I think it was after one of those nights that we sat on the bed and talked until morning. No particular conversation – just a jumble of memories and stories and then the decision to open the door of the bureaux, surprising a whole stack of tapes that F hadn’t seen for years. All the bands he’d been in – from the first French band when he was 12 right through the LA years to the last still sealed envelope containing the masters of his last band. His past. Literally on tape. So we listened to them all and then, somewhere towards the bottom of the pile was one that wasn’t his.
I had no idea who it was. But from the first notes of the piano, I got goose bumps. From the utter perfection of the playing, no tune, just raindrop notes plucked out of the air, falling between the rise and fall and tears of the voice.
And so we rewound the tape and played it again. And between the rise and fall and tears of the voice was the rise and fall of my mans voice - translating…
…I shall invent
senseless words
which you will understand.
I shall tell you about
those lovers who
saw twice
their hearts
go up in flames.
I shall tell you
the story of this king
dead
for not having succeeded
in finding you
Ladies and gentlemen. I give you Jacques BrelNe me quitte pas. If you only check out one song of the twenty that I shall (eventually) get round to putting up - make it this one.

April 25th, 2006 at 11:38 pm
like a sapphire.
April 26th, 2006 at 12:15 pm
I remember the Peter Gabriel moment.
April 26th, 2006 at 12:15 pm
I remember the Peter Gabriel moment.
April 27th, 2006 at 3:43 pm
FN. Thank you…(i think that was a compliment?)
ZD. YOu should do bro - you were there…
April 28th, 2006 at 3:47 pm
OH MY GOD YES THAT WAS A COMPLIMENT!!!
i wish i could do that type of writing. i could see it, everything you described.
and for some reason it makes me think:
like a sapphire.
clear and perfect and blue?
April 28th, 2006 at 4:20 pm
thank you so much FN. That’s the best compliment I’ve ever been paid on something I’ve written.

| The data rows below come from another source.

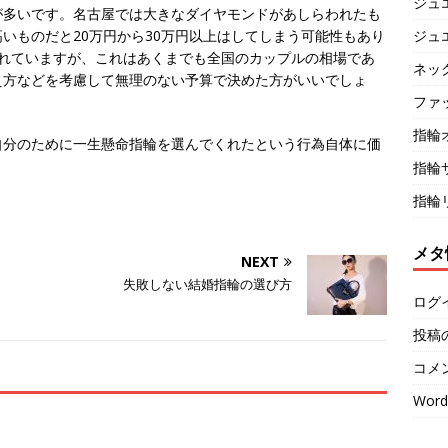
ジュ
が多いです。名古屋では大きなダイヤモンドがあしらわれたも
ジュ
いものだと20万円から30万円以上はしてしまう可能性もあり
われていますが、これはあくまでも全国のカップルの相場であ
ネッ
え方などを考慮して無理のない予算で決めた方がいいでしょ
ファ
指輪
自分のために一生懸命指輪を選んでくれたという行為自体に価
指輪
指輪
メタ
NEXT
失敗しない結婚指輪の選び方
ログ
投稿
コメ
Word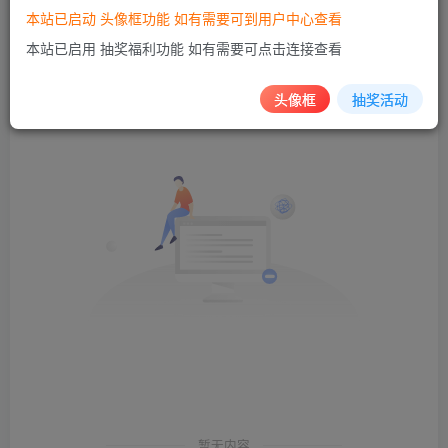
本站已启动 头像框功能 如有需要可到用户中心查看
发布
排序
本站已启用 抽奖福利功能 如有需要可点击连接查看
0
头像框
抽奖活动
暂无内容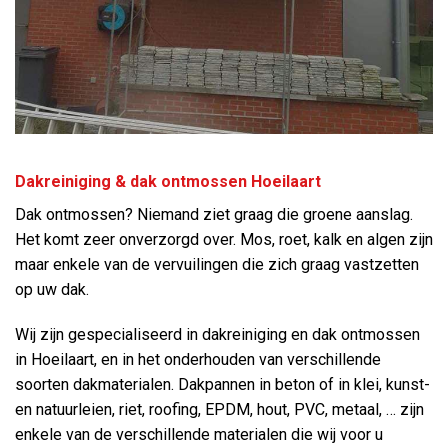
Dakreiniging & dak ontmossen Hoeilaart
Dak ontmossen? Niemand ziet graag die groene aanslag.
Het komt zeer onverzorgd over. Mos, roet, kalk en algen zijn
maar enkele van de vervuilingen die zich graag vastzetten
op uw dak.
Wij zijn gespecialiseerd in dakreiniging en dak ontmossen
in Hoeilaart, en in het onderhouden van verschillende
soorten dakmaterialen. Dakpannen in beton of in klei, kunst-
en natuurleien, riet, roofing, EPDM, hout, PVC, metaal, … zijn
enkele van de verschillende materialen die wij voor u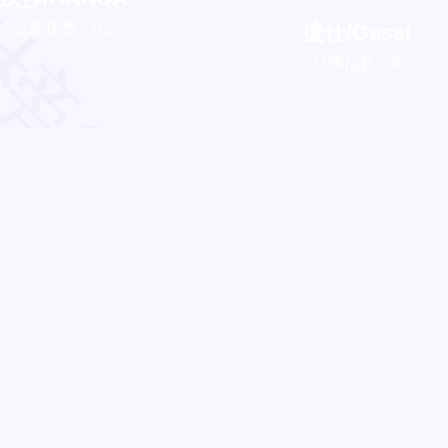
榜123网
品牌指数：9.2
捷仕/Gessi
品牌指数：9
品牌指数
品牌指数
品牌指数
品牌指数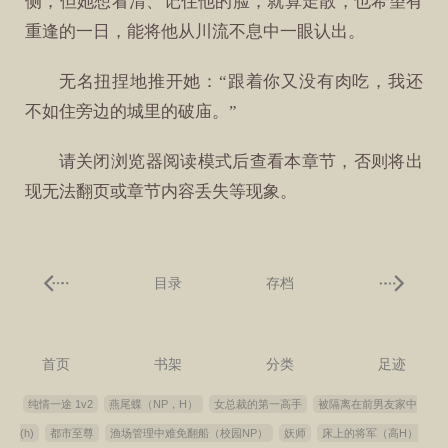
侧，但她想看清、记住他的脸，就算走散，也希望有
重逢的一日，能将他从川流不息中一眼认出。
无名扭捏地推开她：“跟着你又没有肉吃，我还
不如住旁边的城里的破庙。”
请关闭浏览器阅读模式后查看本章节，否则将出
现无法翻页或章节内容丢失等现象。
目录
存档
首页
书架
分类
足迹
纯情一途 1v2
燕尾蝶（NP，H）
女总裁的第一高手
被隔离在前男友家中
(h)
都市至尊
渔场管理中难免翻船（校园NP）
妖师
床上的将军（高H）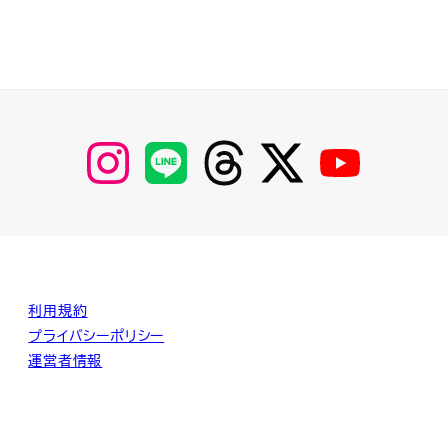
【Instagram】
【LINE】
【threads】
【Twitter】
【YouTube】
MyKOBAKO
利用規約
プライバシーポリシー
運営者情報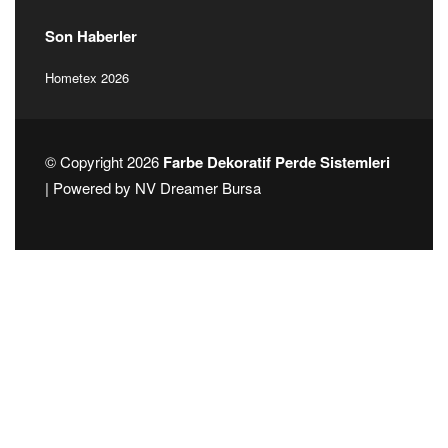
Alınlık
Diğer Ürünler
Dikey Zebra & Rustik
Jaluzi
Raylar
Rustik
Son Haberler
Hometex 2026
© Copyright 2026
Farbe Dekoratif Perde Sistemleri
| Powered by
NV Dreamer Bursa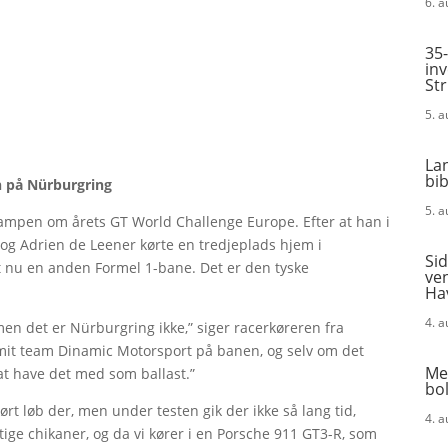
6. 
35-
in
St
5. 
La
bi
n på Nürburgring
5. 
mpen om årets GT World Challenge Europe. Efter at han i
og Adrien de Leener kørte en tredjeplads hjem i
Sid
t nu en anden Formel 1-bane. Det er den tyske
ven
Ha
4. 
men det er Nürburgring ikke,” siger racerkøreren fra
mit team Dinamic Motorsport på banen, og selv om det
Me
at have det med som ballast.”
bol
ørt løb der, men under testen gik der ikke så lang tid,
4. 
tige chikaner, og da vi kører i en Porsche 911 GT3-R, som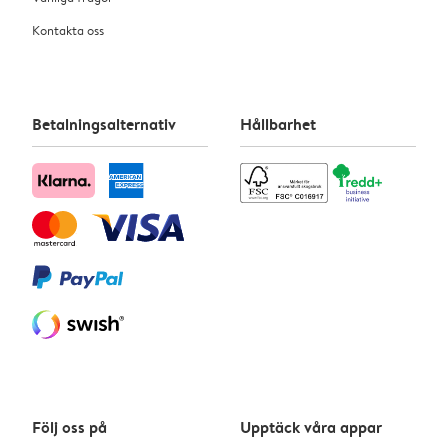
Kontakta oss
Betalningsalternativ
Hållbarhet
Följ oss på
Upptäck våra appar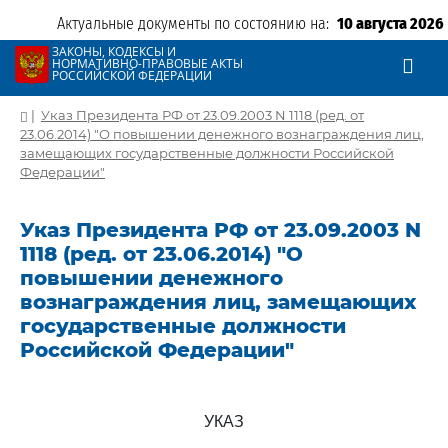
Актуальные документы по состоянию на:
10 августа 2026
ЗАКОНЫ, КОДЕКСЫ И
НОРМАТИВНО-ПРАВОВЫЕ АКТЫ
РОССИЙСКОЙ ФЕДЕРАЦИИ
|
Указ Президента РФ от 23.09.2003 N 1118 (ред. от
23.06.2014) "О повышении денежного вознаграждения лиц,
замещающих государственные должности Российской
Федерации"
Указ Президента РФ от 23.09.2003 N
1118 (ред. от 23.06.2014) "О
повышении денежного
вознаграждения лиц, замещающих
государственные должности
Российской Федерации"
УКАЗ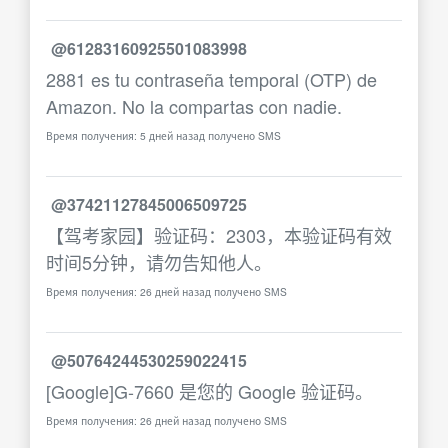
@61283160925501083998
2881 es tu contraseña temporal (OTP) de
Amazon. No la compartas con nadie.
Время получения: 5 дней назад получено SMS
@37421127845006509725
【驾考家园】验证码：2303，本验证码有效
时间5分钟，请勿告知他人。
Время получения: 26 дней назад получено SMS
@50764244530259022415
[Google]G-7660 是您的 Google 验证码。
Время получения: 26 дней назад получено SMS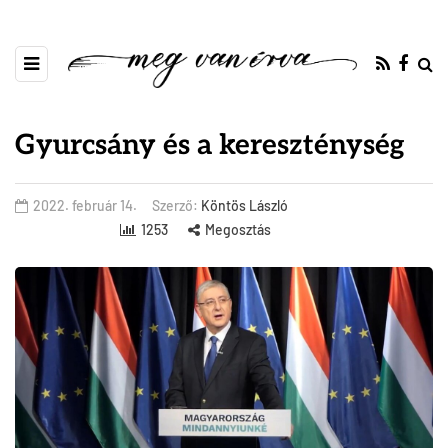
Gyurcsány és a kereszténység
2022. február 14.
Szerző:
Köntös László
1253
Megosztás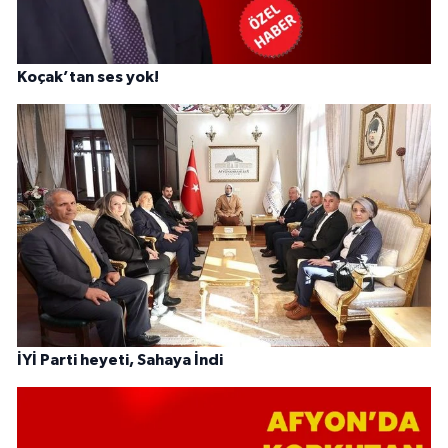
Koçak’tan ses yok!
İYİ Parti heyeti, Sahaya İndi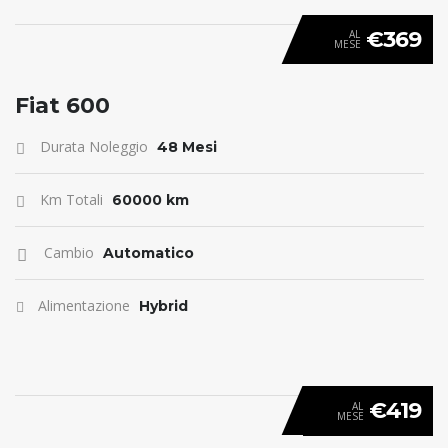
€369
AL
MESE
ANTICIPO 0
Fiat 600
Durata Noleggio
48 Mesi
Km Totali
60000 km
Cambio
Automatico
Alimentazione
Hybrid
€419
AL
MESE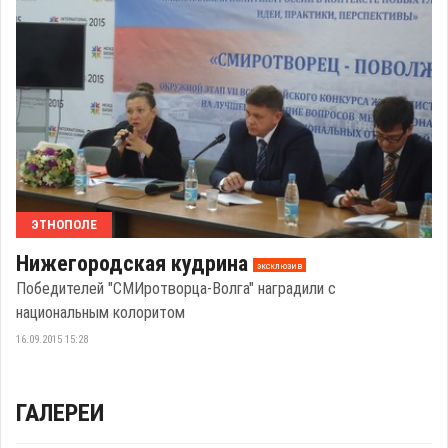
ЭТНОПОЛЕ
Нижегородская кудрина
эксклюзив
Победителей "СМИротворца-Волга" наградили с
национальным колоритом
16.09.2015 15:28
ГАЛЕРЕИ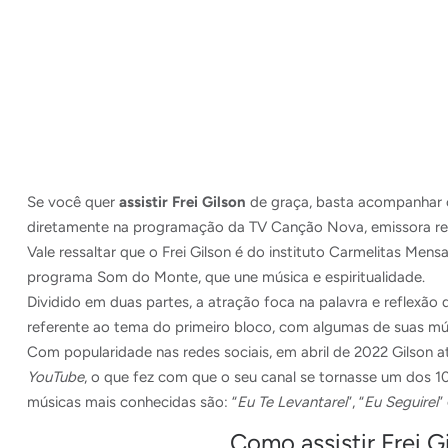
Se você quer
assistir Frei Gilson
de graça, basta acompanhar o
diretamente na programação da TV Canção Nova, emissora relig
Vale ressaltar que o Frei Gilson é do instituto Carmelitas Men
programa Som do Monte, que une música e espiritualidade.
Dividido em duas partes, a atração foca na palavra e reflexão d
referente ao tema do primeiro bloco, com algumas de suas mús
Com popularidade nas redes sociais, em abril de 2022 Gilson a
YouTube
, o que fez com que o seu canal se tornasse um dos 10 
músicas mais conhecidas são: “
Eu Te Levantarei
”, “
Eu Seguirei
” 
Como assistir Frei G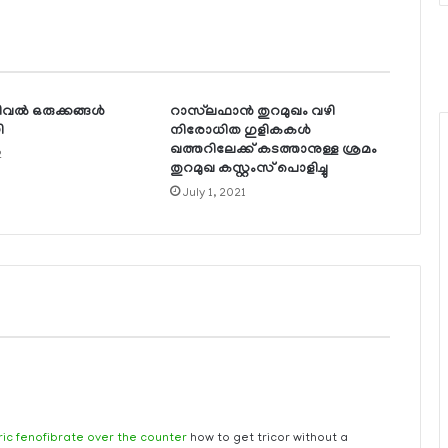
വല്‍ ഒരുക്കങ്ങള്‍
റാസ്‌ലഫാന്‍ തുറമുഖം വഴി
ി
നിരോധിത ഗുളികകള്‍
ഖത്തറിലേക്ക് കടത്താനുള്ള ശ്രമം
2
തുറമുഖ കസ്റ്റംസ് പൊളിച്ചു
July 1, 2021
ic fenofibrate over the counter
how to get tricor without a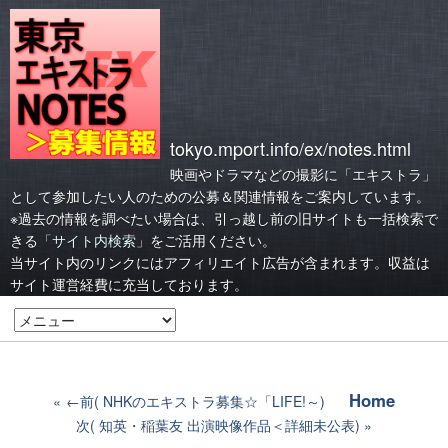
tokyo.mport.info/ex/notes.html
映画やドラマなどの撮影に「エキストラ」
として参加したい人のための公募＆関連情報をご案内しています。
※過去の情報を調べたい場合は、引っ越し前の旧サイトも一括検索で
きる
「サイト内検索」
をご活用ください。
当サイト内のリンクにはアフィリエイト広告が含まれます。収益は
サイト運営経費に充当しております。
Home
←前( NHKのエキストラ募集☆「LIFE!～)
次( 知英・稲葉友 出演映像作品＜詳細未公表)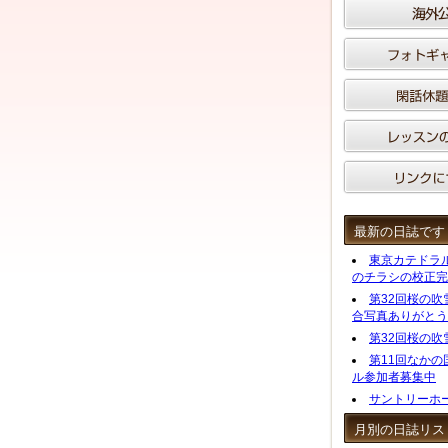
最新の日誌です
東京カテドラ
のチラシの校正完
第32回桜の
合写真ありがとう
第32回桜の吹
第11回なか
ル参加者募集中
サントリーホ
月別の日誌リス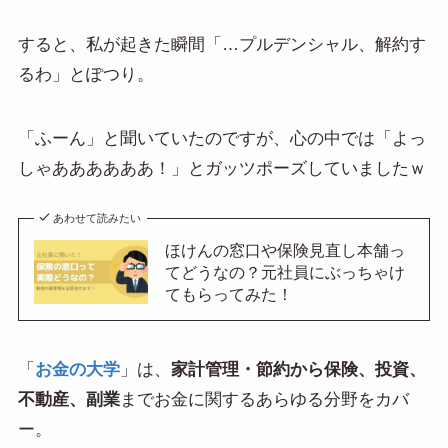
すると、私が起きた瞬間「…プルデンシャル、解約す
るわ」とぽつり。
「ふーん」と聞いていたのですが、心の中では「よっ
しゃああああああ！」とガッツポーズしていましたｗ
あわせて読みたい
ほけんの窓口や保険見直し本舗っ
てどうなの？元社員にぶっちゃけ
てもらってみた！
「
お金の大学
」は、
家計管理・節約から保険、投資、
不動産、副業
までお金に関するあらゆる分野をカバ
ー。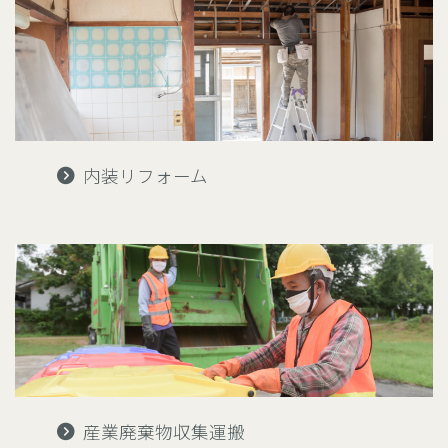
内装リフォーム
産業廃棄物収集運搬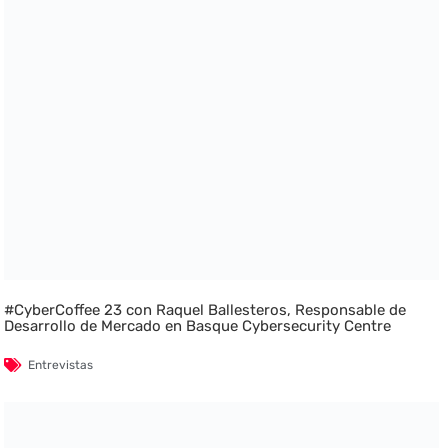
#CyberCoffee 23 con Raquel Ballesteros, Responsable de
Desarrollo de Mercado en Basque Cybersecurity Centre
Entrevistas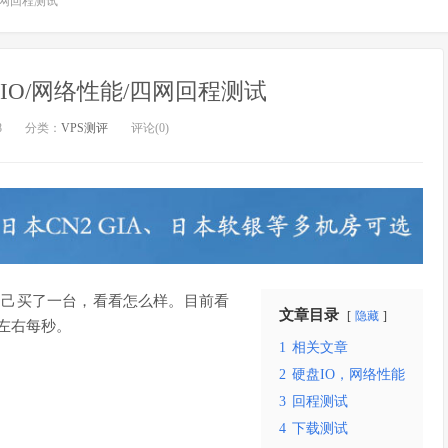
/四网回程测试
盘IO/网络性能/四网回程测试
8
分类：
VPS测评
评论(0)
自己买了一台，看看怎么样。目前看
文章目录
隐藏
左右每秒。
1
相关文章
2
硬盘IO，网络性能
3
回程测试
4
下载测试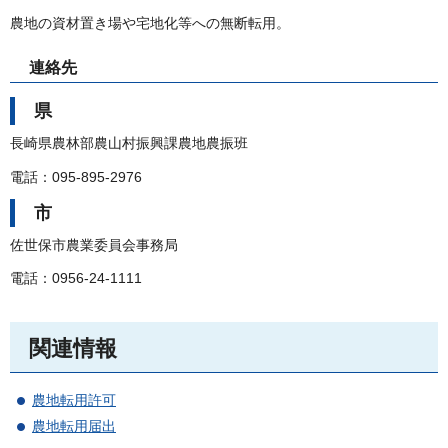
農地の資材置き場や宅地化等への無断転用。
連絡先
県
長崎県農林部農山村振興課農地農振班
電話：095-895-2976
市
佐世保市農業委員会事務局
電話：0956-24-1111
関連情報
農地転用許可
農地転用届出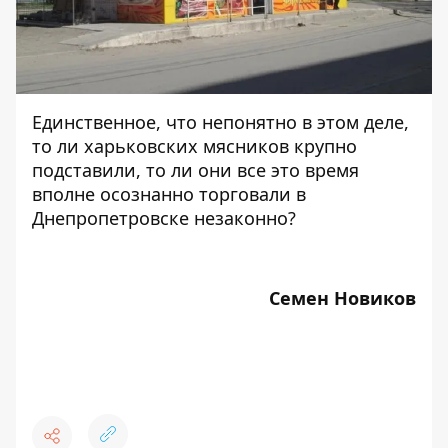
Единственное, что непонятно в этом деле,
то ли харьковских мясников крупно
подставили, то ли они все это время
вполне осознанно торговали в
Днепропетровске незаконно?
Семен Новиков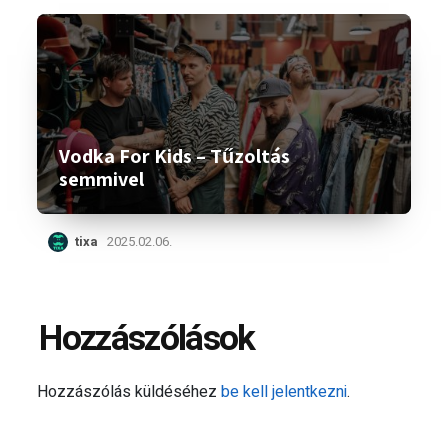
Vodka For Kids – Tűzoltás
semmivel
tixa
2025.02.06.
Hozzászólások
Hozzászólás küldéséhez
be kell jelentkezni
.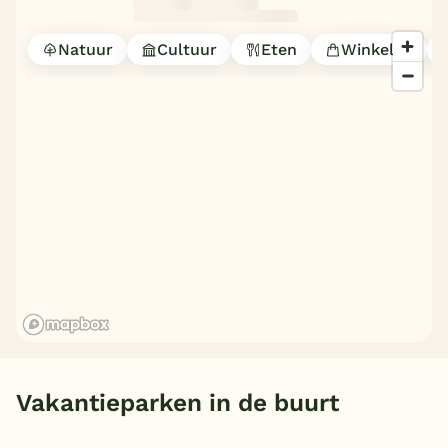
België
Natuur
Cultuur
Eten
Winkelen
Blog
Onze e-boeken
Vakantieparken in de buurt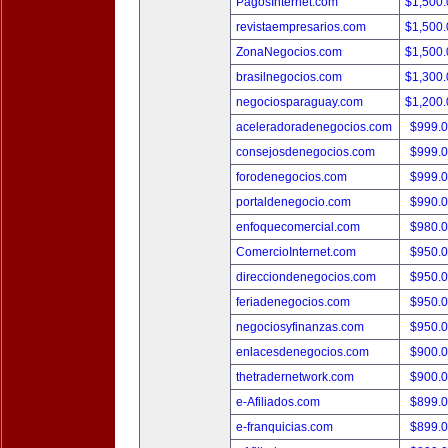
PagosInternet.com
$1,500
revistaempresarios.com
$1,500
ZonaNegocios.com
$1,500
brasilnegocios.com
$1,300
negociosparaguay.com
$1,200
aceleradoradenegocios.com
$999.
consejosdenegocios.com
$999.
forodenegocios.com
$999.
portaldenegocio.com
$990.
enfoquecomercial.com
$980.
ComercioInternet.com
$950.
direcciondenegocios.com
$950.
feriadenegocios.com
$950.
negociosyfinanzas.com
$950.
enlacesdenegocios.com
$900.
thetradernetwork.com
$900.
e-Afiliados.com
$899.
e-franquicias.com
$899.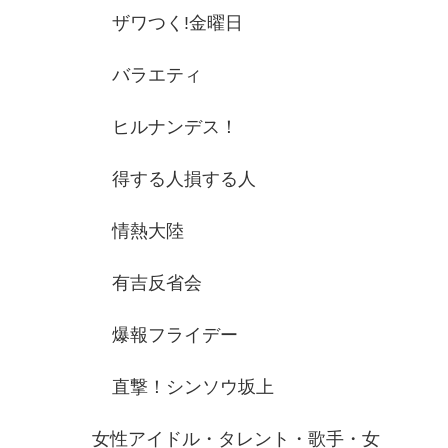
ザワつく!金曜日
バラエティ
ヒルナンデス！
得する人損する人
情熱大陸
有吉反省会
爆報フライデー
直撃！シンソウ坂上
女性アイドル・タレント・歌手・女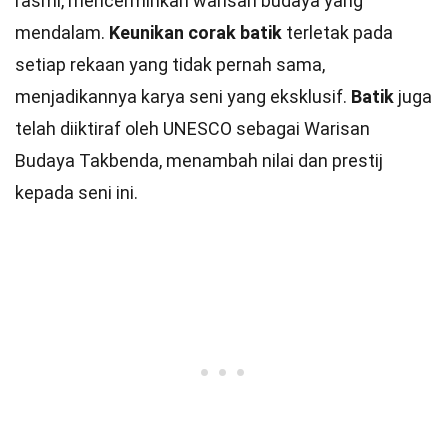
rasmi, mencerminkan warisan budaya yang
mendalam.
Keunikan corak batik
terletak pada
setiap rekaan yang tidak pernah sama,
menjadikannya karya seni yang eksklusif.
Batik
juga
telah diiktiraf oleh UNESCO sebagai Warisan
Budaya Takbenda, menambah nilai dan prestij
kepada seni ini.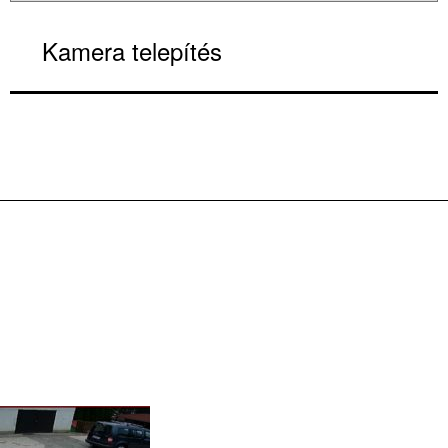
Kamera telepítés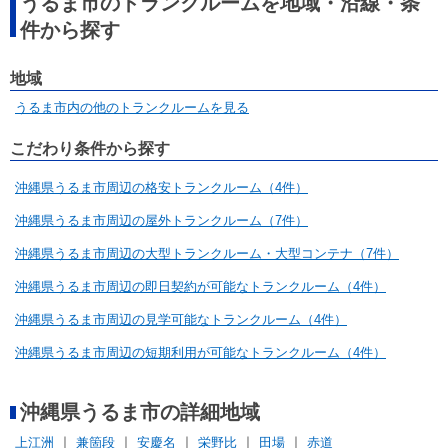
うるま市のトランクルームを地域・沿線・条
件から探す
地域
うるま市内の他のトランクルームを見る
こだわり条件から探す
沖縄県うるま市周辺の格安トランクルーム（4件）
沖縄県うるま市周辺の屋外トランクルーム（7件）
沖縄県うるま市周辺の大型トランクルーム・大型コンテナ（7件）
沖縄県うるま市周辺の即日契約が可能なトランクルーム（4件）
沖縄県うるま市周辺の見学可能なトランクルーム（4件）
沖縄県うるま市周辺の短期利用が可能なトランクルーム（4件）
沖縄県うるま市の詳細地域
上江洲
兼箇段
安慶名
栄野比
田場
赤道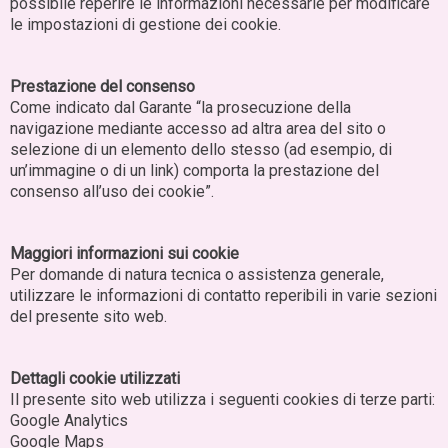
possibile reperire le informazioni necessarie per modificare
le impostazioni di gestione dei cookie.
Prestazione del consenso
Come indicato dal Garante “la prosecuzione della
navigazione mediante accesso ad altra area del sito o
selezione di un elemento dello stesso (ad esempio, di
un’immagine o di un link) comporta la prestazione del
consenso all’uso dei cookie”.
Maggiori informazioni sui cookie
Per domande di natura tecnica o assistenza generale,
utilizzare le informazioni di contatto reperibili in varie sezioni
del presente sito web.
Dettagli cookie utilizzati
Il presente sito web utilizza i seguenti cookies di terze parti:
Google Analytics
Google Maps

It was exactly like a sapphire - very clear and perfect and every shade of blue you could possibly imagine…
mind you its not difficult to write like this - 2 glasses of wine, some good music, a memory and not being bothered about making any sense! (although wondering whether to inflict it on the rest of the world is a tricky one!)
May 5th, 2006 at 1:15 am
>apparently you can stop the thermostat on a car registering that it’s overheating by bending a paperclip a certain way and attaching it to something in the depths of the engine and therefore the car doesn’t blow up or something
conversely, and nastily, if you want to fuck an engine, just take a pin and put a (biggish) hole in the pipe leading to the top of the radiator. steam will vent, pressure won’t rise, temperature will sit on 100°, until suddenly engine runs out of water, at which point engine heat will zip thru the roof and the engine will seize. ie, melt solid.
May 5th, 2006 at 8:06 am
Now you see I like knowing things like that. You never know when such information will come in useful.
May 12th, 2006 at 2:54 am
Sorry I havn’t comment, HC. I’ve been horribly distracted and i hate reading your posts in bits and starts; i wanted to wait until i could sit down and read them as they deserve.
This was beautiful- so vivid.
And I must say, Jacques Brel is a regular in my folks’ house. Genius.
May 12th, 2006 at 7:28 am
Don’t even think of apologising CB! You’re at home, there’s family stuff you need to do and even if you weren’t then you’re probably a little bit preoccupied with your studies (not to mention the rowing!)